Automatic identification of bias in Large Language Models

Defense
Author

Fernanda Malheiros Assi

Published

May 21, 2026

Abstract

Large Language Models (LLMs) have demonstrated remarkable capabilities across various domains, from legal reasoning to clinical decision support. As these models become increasingly integrated into real-world applications, concerns about their reliability, fairness, and ethical implications have emerged. Studies have shown that LLMs can produce biased outputs, reinforcing harmful stereotypes and discriminating against marginalized groups. This work proposes a systematic and scalable framework for evaluating and ranking LLMs based on stereotype generation in Brazilian Portuguese. The framework combines template-based sentence generation, human annotation, and supervised classification into a unified pipeline. A set of 164 sentence templates, covering gender, race, and their intersections, was used to elicit completions from 37 LLMs from multiple providers. The resulting sentences were annotated by human annotators along two dimensions: alignment with social stereotypes and potential harm.
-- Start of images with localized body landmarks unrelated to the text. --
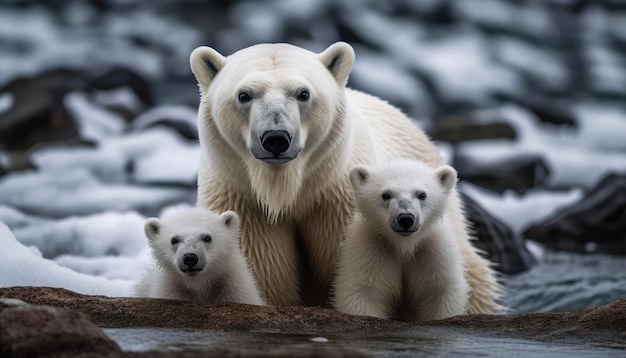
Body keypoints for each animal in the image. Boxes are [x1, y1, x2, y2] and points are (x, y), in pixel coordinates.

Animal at [134, 207, 264, 304]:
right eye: (174, 240)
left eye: (207, 238)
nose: (190, 258)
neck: (199, 284)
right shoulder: (171, 290)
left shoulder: (234, 288)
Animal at [332, 161, 468, 320]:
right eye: (386, 195)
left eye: (422, 194)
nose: (406, 219)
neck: (403, 245)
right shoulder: (372, 249)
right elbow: (364, 292)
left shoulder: (432, 250)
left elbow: (440, 289)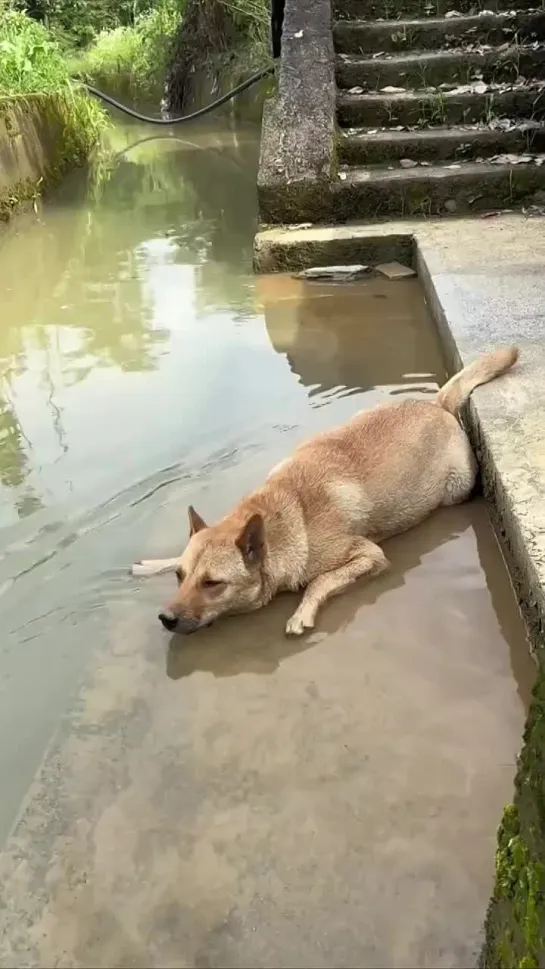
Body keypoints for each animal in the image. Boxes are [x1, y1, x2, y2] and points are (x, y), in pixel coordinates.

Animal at [134, 346, 516, 636]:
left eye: (213, 584)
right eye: (181, 578)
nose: (165, 618)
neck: (283, 516)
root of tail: (436, 403)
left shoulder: (368, 556)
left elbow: (320, 581)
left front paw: (302, 612)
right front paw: (155, 564)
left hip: (457, 488)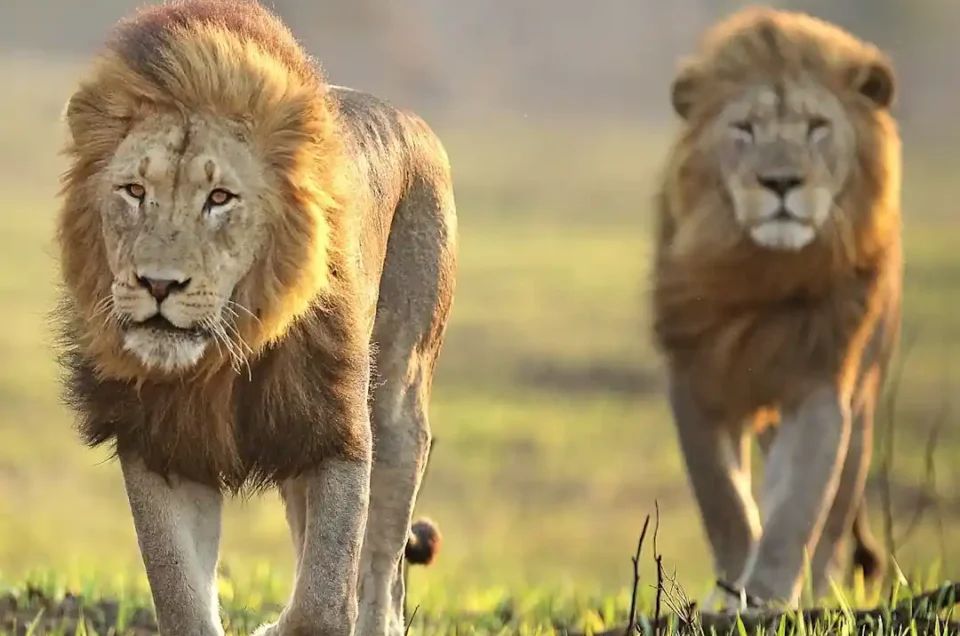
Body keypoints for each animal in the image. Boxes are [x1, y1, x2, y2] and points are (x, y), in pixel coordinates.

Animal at [53, 1, 456, 634]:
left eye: (219, 198)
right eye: (134, 191)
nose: (158, 284)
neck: (223, 354)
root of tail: (414, 119)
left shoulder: (336, 426)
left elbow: (322, 601)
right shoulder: (163, 441)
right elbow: (181, 595)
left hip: (399, 404)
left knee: (382, 577)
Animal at [648, 7, 902, 608]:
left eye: (817, 126)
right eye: (744, 128)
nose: (781, 182)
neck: (761, 271)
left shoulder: (820, 384)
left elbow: (799, 507)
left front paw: (767, 597)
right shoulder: (695, 377)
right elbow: (724, 500)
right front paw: (729, 592)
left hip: (864, 402)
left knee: (836, 512)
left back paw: (821, 592)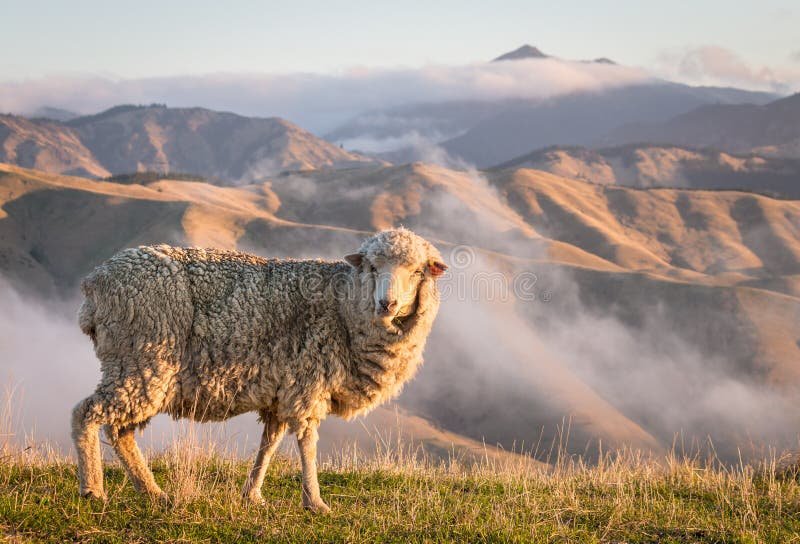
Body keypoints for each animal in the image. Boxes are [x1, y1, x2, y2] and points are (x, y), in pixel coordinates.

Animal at [71, 228, 447, 512]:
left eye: (418, 271)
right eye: (371, 267)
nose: (387, 304)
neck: (343, 309)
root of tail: (94, 284)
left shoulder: (282, 390)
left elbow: (270, 444)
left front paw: (252, 494)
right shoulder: (308, 384)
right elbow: (307, 443)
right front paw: (315, 502)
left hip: (138, 369)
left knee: (120, 431)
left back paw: (152, 492)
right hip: (142, 361)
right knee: (86, 412)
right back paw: (93, 489)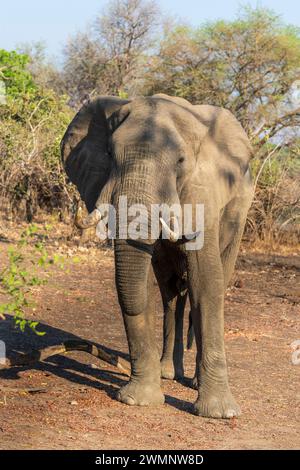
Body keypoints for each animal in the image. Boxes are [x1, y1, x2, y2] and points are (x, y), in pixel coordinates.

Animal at [61, 93, 253, 416]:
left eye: (180, 162)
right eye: (110, 153)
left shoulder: (203, 190)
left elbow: (206, 283)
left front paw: (220, 413)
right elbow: (141, 284)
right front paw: (138, 400)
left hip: (238, 216)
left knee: (211, 277)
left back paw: (193, 382)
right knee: (170, 290)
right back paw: (168, 374)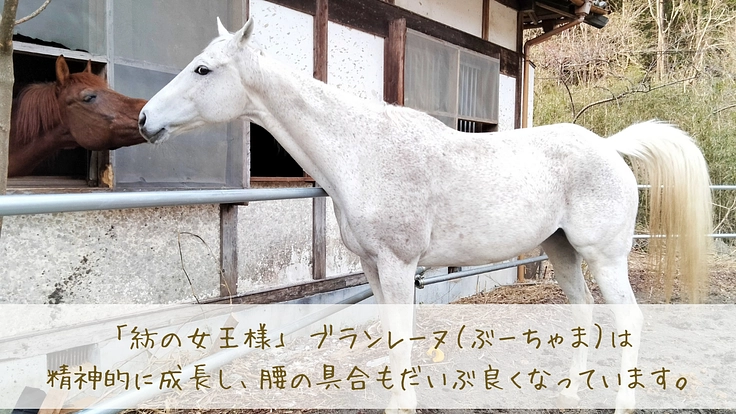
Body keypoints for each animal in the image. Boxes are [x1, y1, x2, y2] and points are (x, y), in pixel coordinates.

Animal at [138, 19, 713, 413]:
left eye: (203, 69)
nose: (143, 119)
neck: (364, 152)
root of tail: (611, 148)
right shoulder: (373, 268)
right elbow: (390, 335)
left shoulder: (398, 265)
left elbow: (400, 337)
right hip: (562, 251)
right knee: (583, 314)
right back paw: (570, 393)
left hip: (604, 256)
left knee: (628, 320)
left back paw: (621, 403)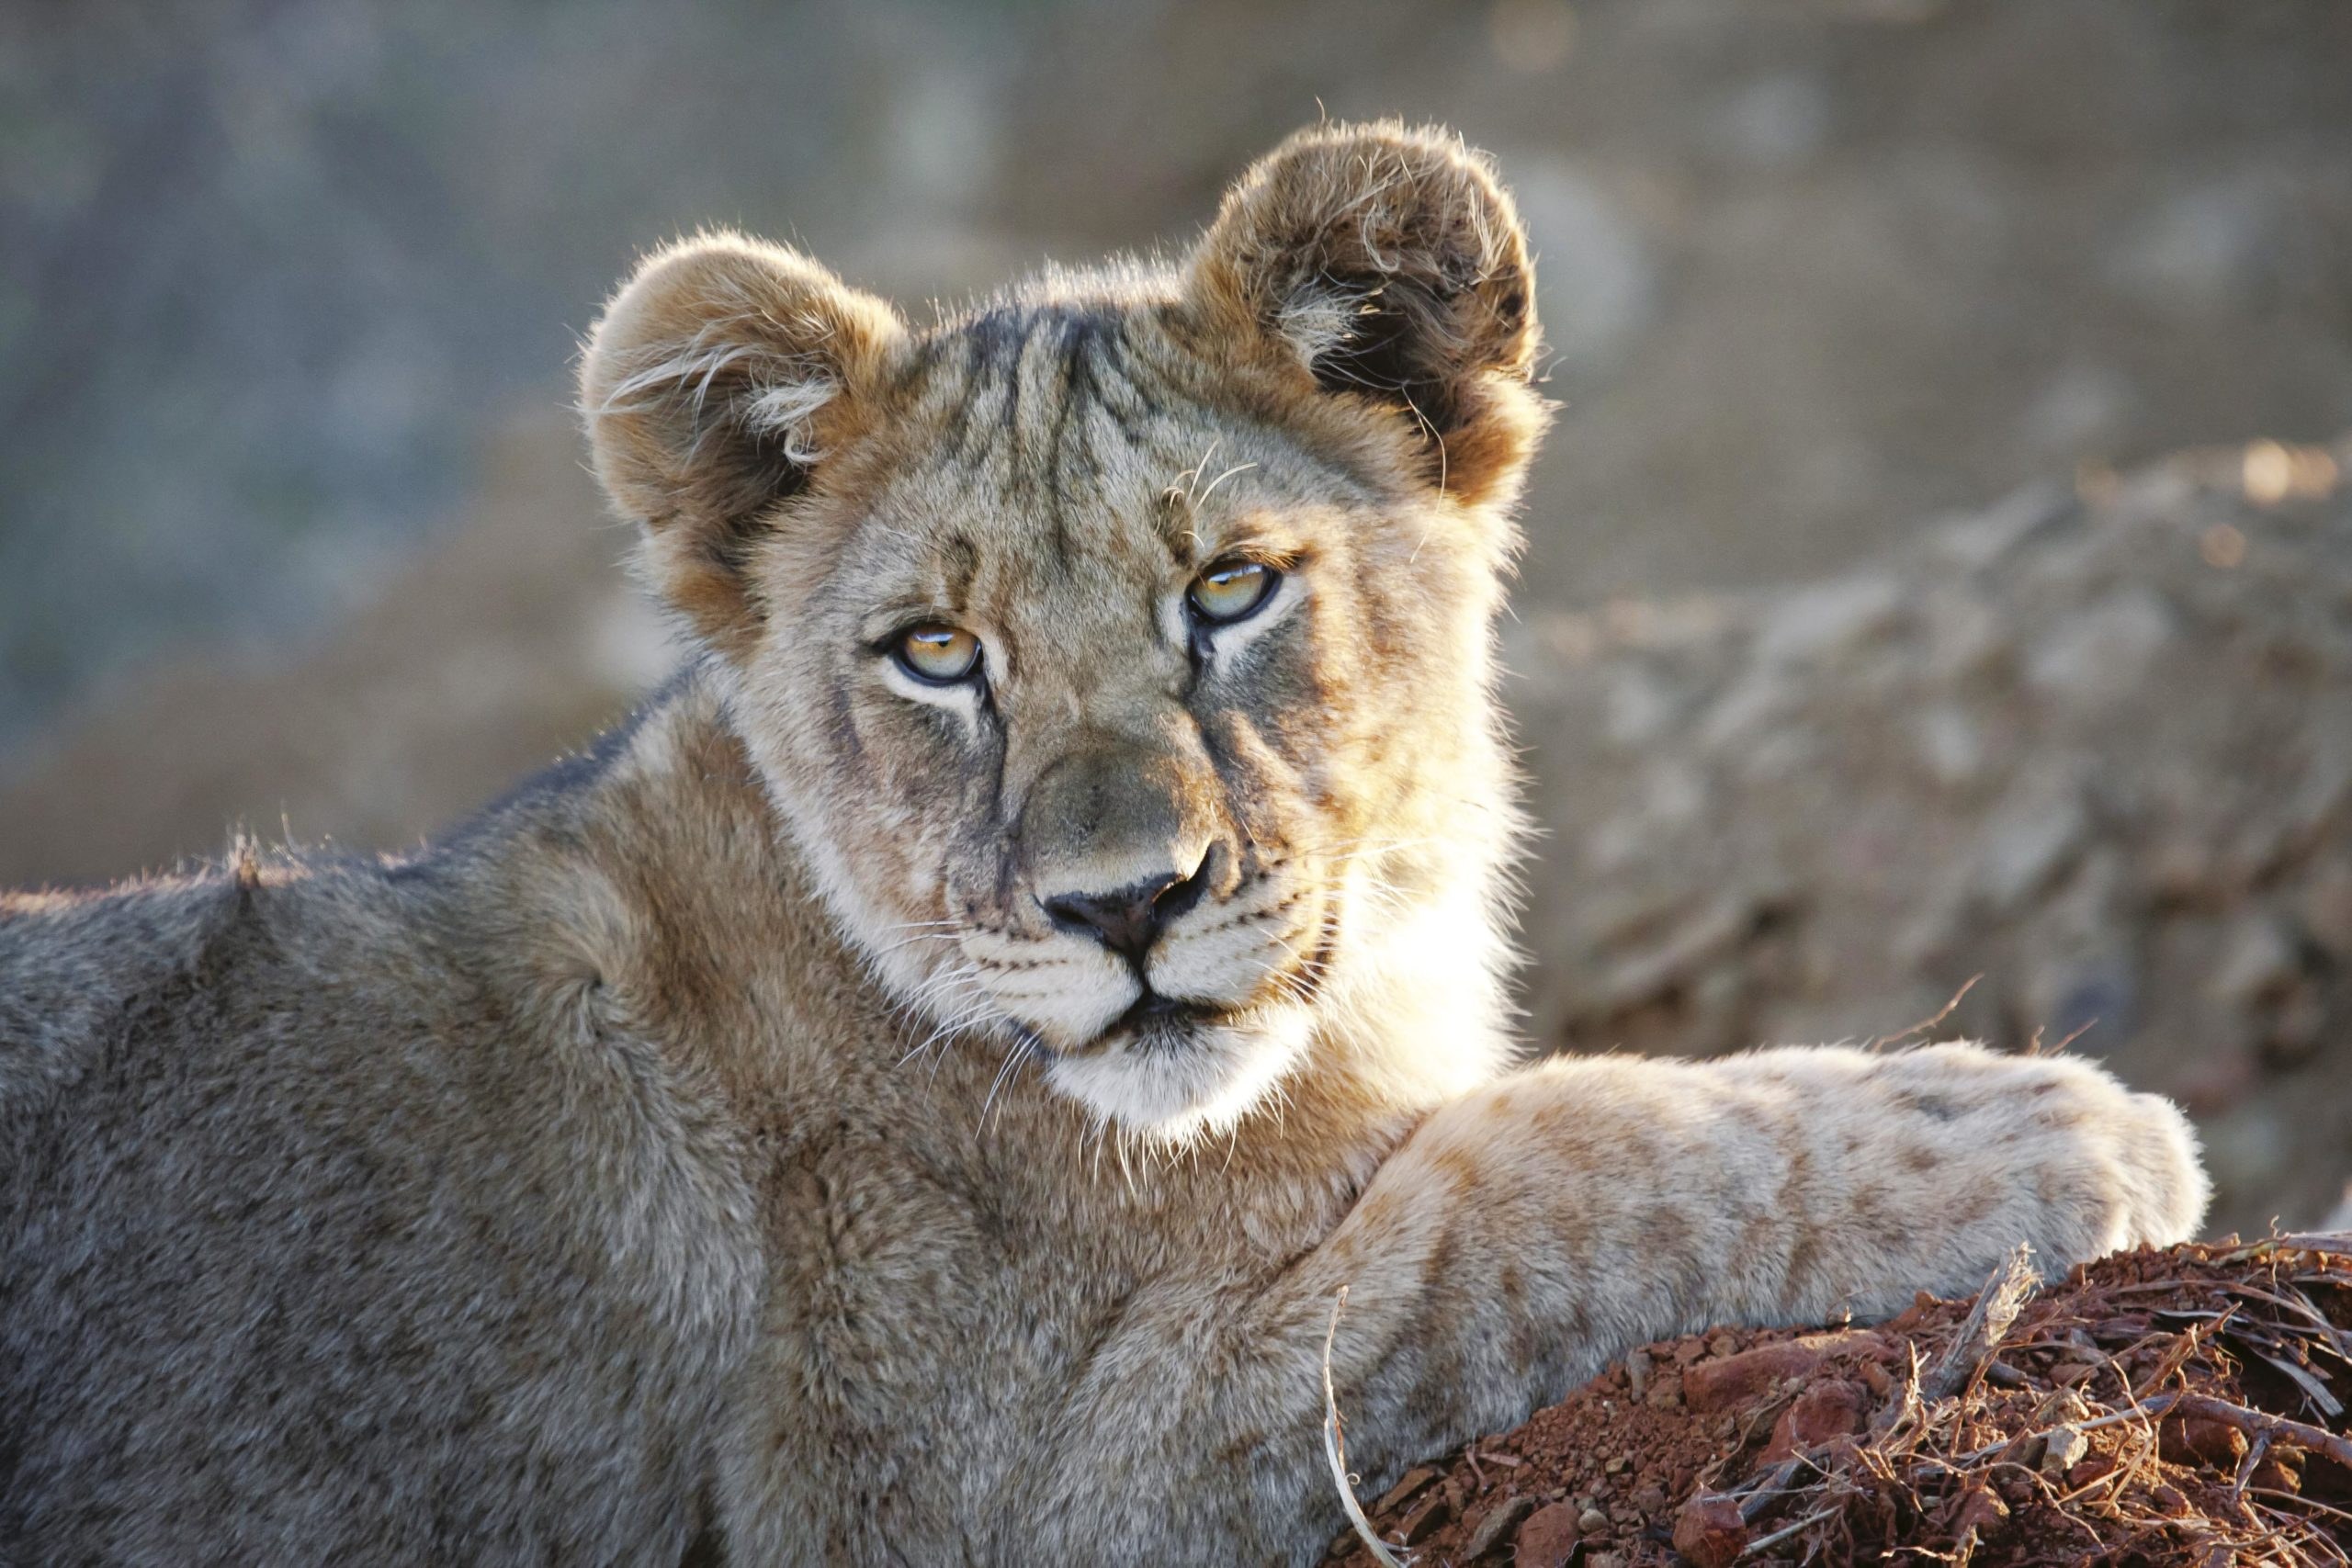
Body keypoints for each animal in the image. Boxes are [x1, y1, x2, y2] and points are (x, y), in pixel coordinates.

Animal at [0, 122, 2205, 1565]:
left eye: (1226, 590)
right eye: (934, 651)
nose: (1125, 906)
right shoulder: (1029, 1477)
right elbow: (1537, 1174)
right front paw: (2030, 1129)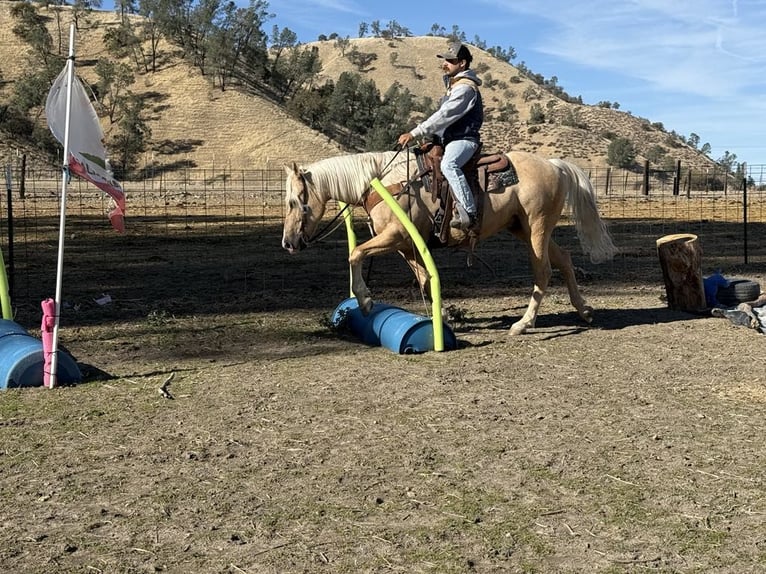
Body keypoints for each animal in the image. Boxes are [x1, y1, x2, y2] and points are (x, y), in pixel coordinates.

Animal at [282, 150, 616, 338]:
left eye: (293, 201)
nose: (287, 243)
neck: (384, 182)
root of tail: (553, 165)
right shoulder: (407, 247)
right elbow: (425, 280)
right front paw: (440, 319)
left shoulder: (394, 237)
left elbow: (355, 253)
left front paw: (365, 302)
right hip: (522, 228)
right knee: (565, 259)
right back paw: (584, 311)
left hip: (536, 228)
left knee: (543, 271)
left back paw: (523, 324)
The stereotype alignment labels served as the foundation for training a BERTimbau-based classifier, selected via nested cross-validation, which achieved a macro-averaged F1 of 0.665. Classifier predictions were then used to construct pairwise match tables, feeding to an Elo rating system, that generated two complementary rankings: a model ranking and a social marker ranking. The results reveal that smaller open-source models tend to generate less stereotyped content than larger commercial ones, and that social markers combining race and gender consistently elicit the most stereotyped outputs across all models. The framework is made available as an interactive interface that supports the incremental addition of new models.

Video

Further information

The Master’s Dissertation Defense by Fernanda Malheiros Assi took place on May 21, 2026 and the commitee was composed of Professors Marlo Souza (UFBA), Renato Silva (ICMC/USP) and the advisor Helena Caseli (UFSCar).